Ce n’était pourtant pas l’envie qui manquait ! Notre matriarche gourmande et prévoyante achetait en conséquence les friandises, diverses confiseries et autres sucreries lors de certaines occasions  à Noel ou à Pâques. Lors de la chandeleur : elle nous faisait des crêpes. Mais très certainement  l’esprit communautaire et collectif nous faisait défaut : nous les enfants. Ingrats que nous étions. La rivalité et la jalousie freinaient quelque peu les démonstrations sincères et sereines qui rallient et lient le tout ‘à chacun. Et le sentiment de se sentir lésé(e)s ou laissé pour compte primait avant tout : gâchant le plaisir en pourrissant les moments festifs.

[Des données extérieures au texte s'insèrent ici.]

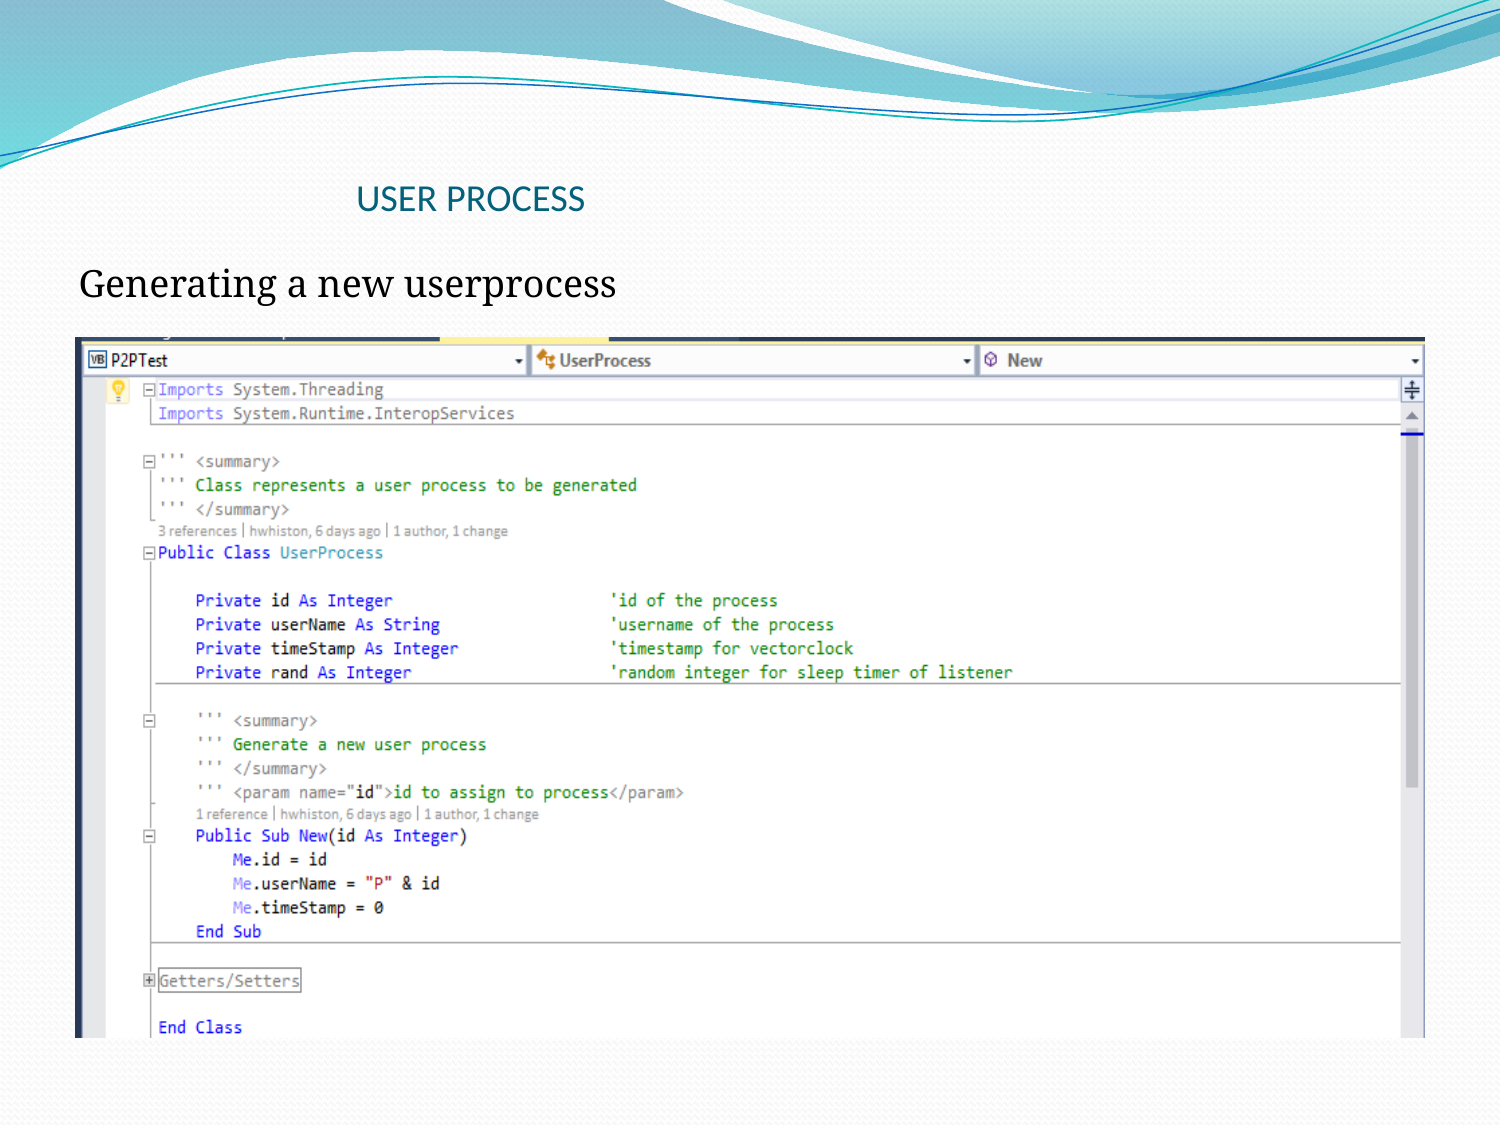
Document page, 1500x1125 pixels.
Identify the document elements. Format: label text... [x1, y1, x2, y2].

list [74, 337, 1426, 1038]
title USER PROCESS [90, 149, 1441, 222]
text_box Generating a new userprocess [63, 252, 633, 312]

 Si j’en crois les générations qui ont suivi : ce serait dans le même état d’esprit que ces cadeaux de la vie seraient reçus. Heureusement : ils ne sont pas proscrits, encore moins prescrits sur ordonnance car il faudrait une sacrée intendance pour gérer les états émotionnels de chacun dans une famille où la place du tout ‘à chacun revient sois à l’ainé, sois au benjamin de sexe masculin. Mais la notion de transmission est bien ancrée dans nos artères  au sang mêlé et aux notions religieuses quelques peu adaptées, reconnues selon les circonstances et les croyances.
Ainsi va la vie et le sucre français fait partie de nous comme les bulles de Champagne font briller les yeux de ceux qui en consomment. 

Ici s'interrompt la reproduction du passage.